There were also no significant differences between groups in the secondary outcomes of placental abruption (aOR, 0.90; 95% CI, 0.40–1.99), placenta previa (aOR, 0.26; 95% CI, 0.03–1.98), preterm labor (aOR, 0.90; 95% CI, 0.73–1.11), PPROM (aOR, 0.83; 95% CI, 0.58–1.18), cesarean delivery (aOR, 1.02; 95% CI, 0.64–1.63), or rate of GDM (aOR, 1.08; 95% CI, 0.69–1.67). ( Table 2 ) The stratified analysis exclusively in women with AMA or obesity did not show a significant difference in rates of GDM by chorionicity ( Table 3 ); however, monochorionic twins were more likely to have GDM (aOR, 7.83; 95% CI, 1.34–45.55) in the stratified analysis of women with chronic hypertension.
Regarding perinatal outcomes, early preterm delivery at less than 34 weeks (aOR, 1.47; 95% CI, 1.17–1.86) and at less than 28 weeks (aOR, 2.58; 95% CI, 1.58–4.20) were more likely in MC twins, as was NICU admission (aOR, 1.41; 95% CI, 1.12–1.78) and intrauterine fetal demise (aOR, 1.81; 95% CI, 1.13–2.82) ( Table 2 ).
An analysis limited to pregnancies complicated by intrauterine death in either or both twins did not show a difference in that risk of preeclampsia based on chorionicity ( Table 3 ).
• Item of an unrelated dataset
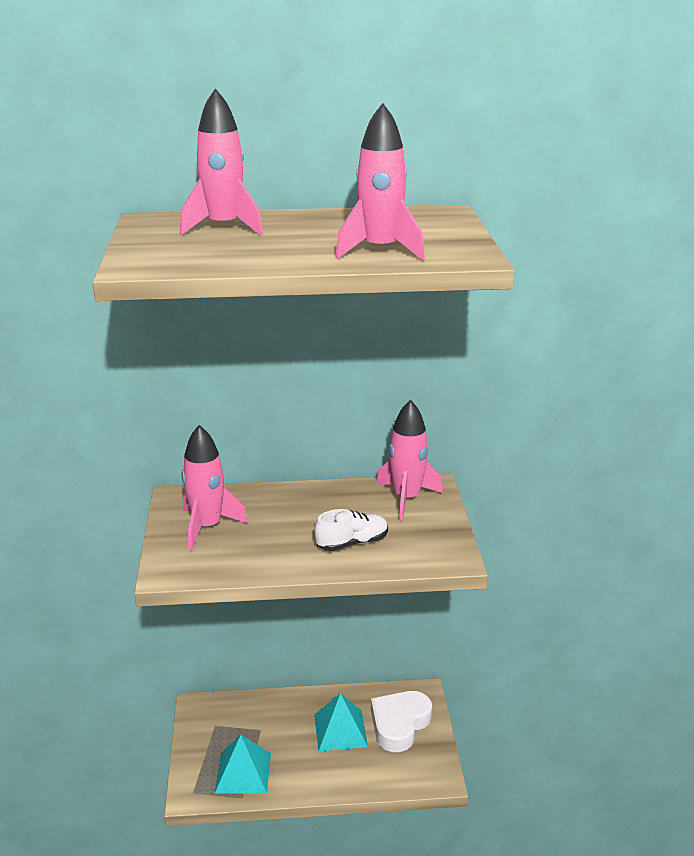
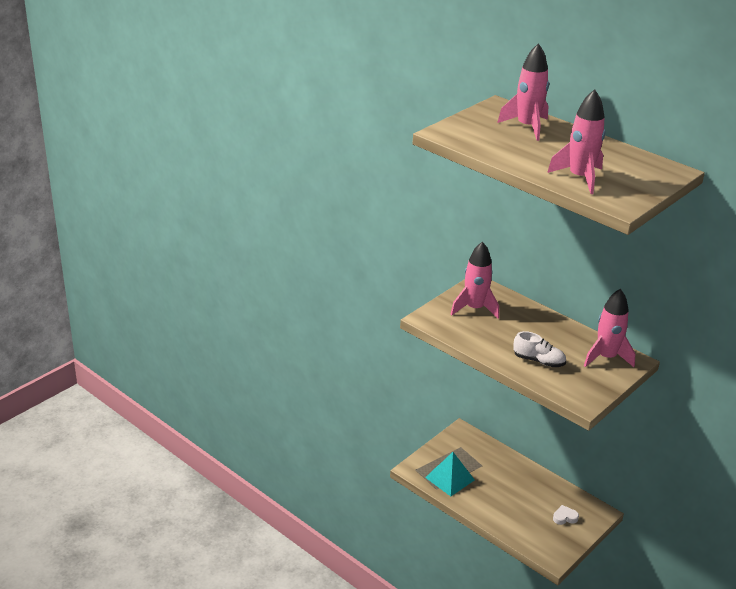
camera: 45 degrees right, 5 degrees up
turquoise pyramid [314,693,368,751] -> none
white heart [371,691,432,752] -> white heart [553,505,579,525], size x0.47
MC twins delivered earlier at a mean gestational age of 34.2 weeks vs 35.0 weeks for DC twins ( P < .001). Hospital length of stay was significantly longer for MC twins with a mean of 13.7 days vs 10.8 days for DC twins ( P = .01). There were no differences between MC and DC twins in fetal growth restriction, intertwin birthweight difference greater than 20%, or delivery at less than 24 weeks.
A sensitivity analysis excluding fetal anomalies, TTTS, or monoamniotic twins ( Figure ) showed no differences in maternal or fetal outcomes, with the exception of delivery prior to 28 weeks, which was 2.46 times more likely in MC twins (95% CI, 1.34–4.52) ( Table 4 ).